══ Extracted records
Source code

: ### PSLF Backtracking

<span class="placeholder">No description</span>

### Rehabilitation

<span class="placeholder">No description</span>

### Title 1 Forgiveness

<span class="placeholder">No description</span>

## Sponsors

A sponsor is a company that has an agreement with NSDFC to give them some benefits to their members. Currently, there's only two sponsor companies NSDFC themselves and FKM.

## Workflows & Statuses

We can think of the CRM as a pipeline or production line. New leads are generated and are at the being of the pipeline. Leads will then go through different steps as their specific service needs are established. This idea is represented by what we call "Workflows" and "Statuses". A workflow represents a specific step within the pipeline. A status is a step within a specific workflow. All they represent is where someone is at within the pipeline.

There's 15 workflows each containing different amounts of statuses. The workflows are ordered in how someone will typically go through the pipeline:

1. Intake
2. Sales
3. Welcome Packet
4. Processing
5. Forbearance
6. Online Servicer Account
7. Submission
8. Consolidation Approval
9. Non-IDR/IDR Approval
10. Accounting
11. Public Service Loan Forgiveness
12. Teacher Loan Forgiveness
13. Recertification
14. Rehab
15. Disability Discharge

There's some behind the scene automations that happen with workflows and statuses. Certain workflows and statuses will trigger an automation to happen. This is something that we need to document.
════
**Work instructions:**
Update the entries above so that every "pipeline" becomes "funnel", and leave everything else unchanged.

**Exercise result:**
Source code

: ### PSLF Backtracking

<span class="placeholder">No description</span>

### Rehabilitation

<span class="placeholder">No description</span>

### Title 1 Forgiveness

<span class="placeholder">No description</span>

## Sponsors

A sponsor is a company that has an agreement with NSDFC to give them some benefits to their members. Currently, there's only two sponsor companies NSDFC themselves and FKM.

## Workflows & Statuses

We can think of the CRM as a funnel or production line. New leads are generated and are at the being of the funnel. Leads will then go through different steps as their specific service needs are established. This idea is represented by what we call "Workflows" and "Statuses". A workflow represents a specific step within the funnel. A status is a step within a specific workflow. All they represent is where someone is at within the funnel.

There's 15 workflows each containing different amounts of statuses. The workflows are ordered in how someone will typically go through the funnel:

1. Intake
2. Sales
3. Welcome Packet
4. Processing
5. Forbearance
6. Online Servicer Account
7. Submission
8. Consolidation Approval
9. Non-IDR/IDR Approval
10. Accounting
11. Public Service Loan Forgiveness
12. Teacher Loan Forgiveness
13. Recertification
14. Rehab
15. Disability Discharge

There's some behind the scene automations that happen with workflows and statuses. Certain workflows and statuses will trigger an automation to happen. This is something that we need to document.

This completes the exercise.